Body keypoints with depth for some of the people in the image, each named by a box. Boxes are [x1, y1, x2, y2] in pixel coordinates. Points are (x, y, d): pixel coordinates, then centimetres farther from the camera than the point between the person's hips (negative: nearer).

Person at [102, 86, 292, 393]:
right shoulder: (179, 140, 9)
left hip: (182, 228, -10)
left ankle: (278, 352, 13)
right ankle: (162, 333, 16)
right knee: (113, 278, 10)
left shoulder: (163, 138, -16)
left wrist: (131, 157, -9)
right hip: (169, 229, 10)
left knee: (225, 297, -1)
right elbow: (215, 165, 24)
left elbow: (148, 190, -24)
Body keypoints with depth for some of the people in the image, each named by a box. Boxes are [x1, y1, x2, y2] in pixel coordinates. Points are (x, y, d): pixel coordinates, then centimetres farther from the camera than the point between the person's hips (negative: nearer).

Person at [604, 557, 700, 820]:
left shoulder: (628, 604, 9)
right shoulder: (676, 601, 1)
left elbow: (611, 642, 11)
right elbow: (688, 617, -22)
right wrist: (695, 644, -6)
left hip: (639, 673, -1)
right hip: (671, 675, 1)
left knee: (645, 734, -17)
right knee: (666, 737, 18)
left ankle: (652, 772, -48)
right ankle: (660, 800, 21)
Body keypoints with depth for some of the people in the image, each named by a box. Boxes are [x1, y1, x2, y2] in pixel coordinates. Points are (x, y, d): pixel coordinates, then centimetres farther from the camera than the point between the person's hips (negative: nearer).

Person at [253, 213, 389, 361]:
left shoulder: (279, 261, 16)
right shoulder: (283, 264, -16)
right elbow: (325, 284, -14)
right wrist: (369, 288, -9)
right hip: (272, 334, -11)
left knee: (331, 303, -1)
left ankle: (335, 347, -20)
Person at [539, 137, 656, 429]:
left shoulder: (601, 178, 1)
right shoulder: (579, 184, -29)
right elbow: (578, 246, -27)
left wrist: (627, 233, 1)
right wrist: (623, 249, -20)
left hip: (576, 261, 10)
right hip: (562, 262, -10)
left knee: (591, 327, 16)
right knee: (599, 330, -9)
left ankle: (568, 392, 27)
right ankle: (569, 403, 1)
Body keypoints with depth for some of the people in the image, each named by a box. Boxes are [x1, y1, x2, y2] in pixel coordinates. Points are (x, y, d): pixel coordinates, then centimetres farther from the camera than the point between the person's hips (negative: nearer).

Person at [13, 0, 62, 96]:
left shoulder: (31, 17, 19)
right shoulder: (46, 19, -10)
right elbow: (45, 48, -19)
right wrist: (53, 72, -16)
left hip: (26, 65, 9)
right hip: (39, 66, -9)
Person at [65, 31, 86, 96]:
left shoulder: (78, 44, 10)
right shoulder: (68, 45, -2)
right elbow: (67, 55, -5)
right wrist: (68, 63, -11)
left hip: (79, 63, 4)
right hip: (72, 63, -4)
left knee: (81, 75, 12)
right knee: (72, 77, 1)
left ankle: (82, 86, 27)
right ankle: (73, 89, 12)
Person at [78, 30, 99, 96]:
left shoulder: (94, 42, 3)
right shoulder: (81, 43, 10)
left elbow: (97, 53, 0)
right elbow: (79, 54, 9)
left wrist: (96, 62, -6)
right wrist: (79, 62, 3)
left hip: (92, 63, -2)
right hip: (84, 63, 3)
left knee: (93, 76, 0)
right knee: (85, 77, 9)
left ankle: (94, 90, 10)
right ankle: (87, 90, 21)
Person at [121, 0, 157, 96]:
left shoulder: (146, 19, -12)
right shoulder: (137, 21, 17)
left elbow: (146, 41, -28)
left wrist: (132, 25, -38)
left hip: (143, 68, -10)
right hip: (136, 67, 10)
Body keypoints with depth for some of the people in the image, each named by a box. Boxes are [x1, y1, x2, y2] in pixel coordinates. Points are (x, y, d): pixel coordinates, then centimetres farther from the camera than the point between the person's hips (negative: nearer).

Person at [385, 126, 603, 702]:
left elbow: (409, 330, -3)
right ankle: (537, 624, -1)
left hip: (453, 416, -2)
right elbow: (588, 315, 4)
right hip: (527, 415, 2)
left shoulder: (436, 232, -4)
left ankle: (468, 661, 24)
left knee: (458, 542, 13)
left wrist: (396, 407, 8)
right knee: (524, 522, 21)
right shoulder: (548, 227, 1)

• • • • • • •

Write out exactly the lines above between the line with "left shoulder: (279, 261, 16)" and the line with "right elbow: (45, 48, -19)", inclusive, and nothing beyond them.

Task answer —
left shoulder: (279, 261, 16)
right shoulder: (283, 264, -16)
right elbow: (325, 284, -14)
right wrist: (369, 288, -9)
right hip: (272, 334, -11)
left knee: (331, 303, -1)
left ankle: (335, 347, -20)
Person at [539, 137, 656, 429]:
left shoulder: (601, 178, 1)
right shoulder: (579, 184, -29)
right elbow: (578, 246, -27)
left wrist: (627, 233, 1)
right wrist: (623, 249, -20)
left hip: (576, 261, 10)
right hip: (562, 262, -10)
left knee: (591, 327, 16)
right knee: (599, 330, -9)
left ankle: (568, 392, 27)
right ankle: (569, 403, 1)
Body keypoints with depth for some of the people in the image, each named by a box. Boxes are [x1, y1, x2, y2] in pixel coordinates. Points are (x, y, d): pixel coordinates, then centimetres farther from the camera than the point between the person's hips (negative: nearer).

Person at [13, 0, 62, 96]:
left shoulder: (31, 17, 19)
right shoulder: (46, 19, -10)
right elbow: (45, 48, -19)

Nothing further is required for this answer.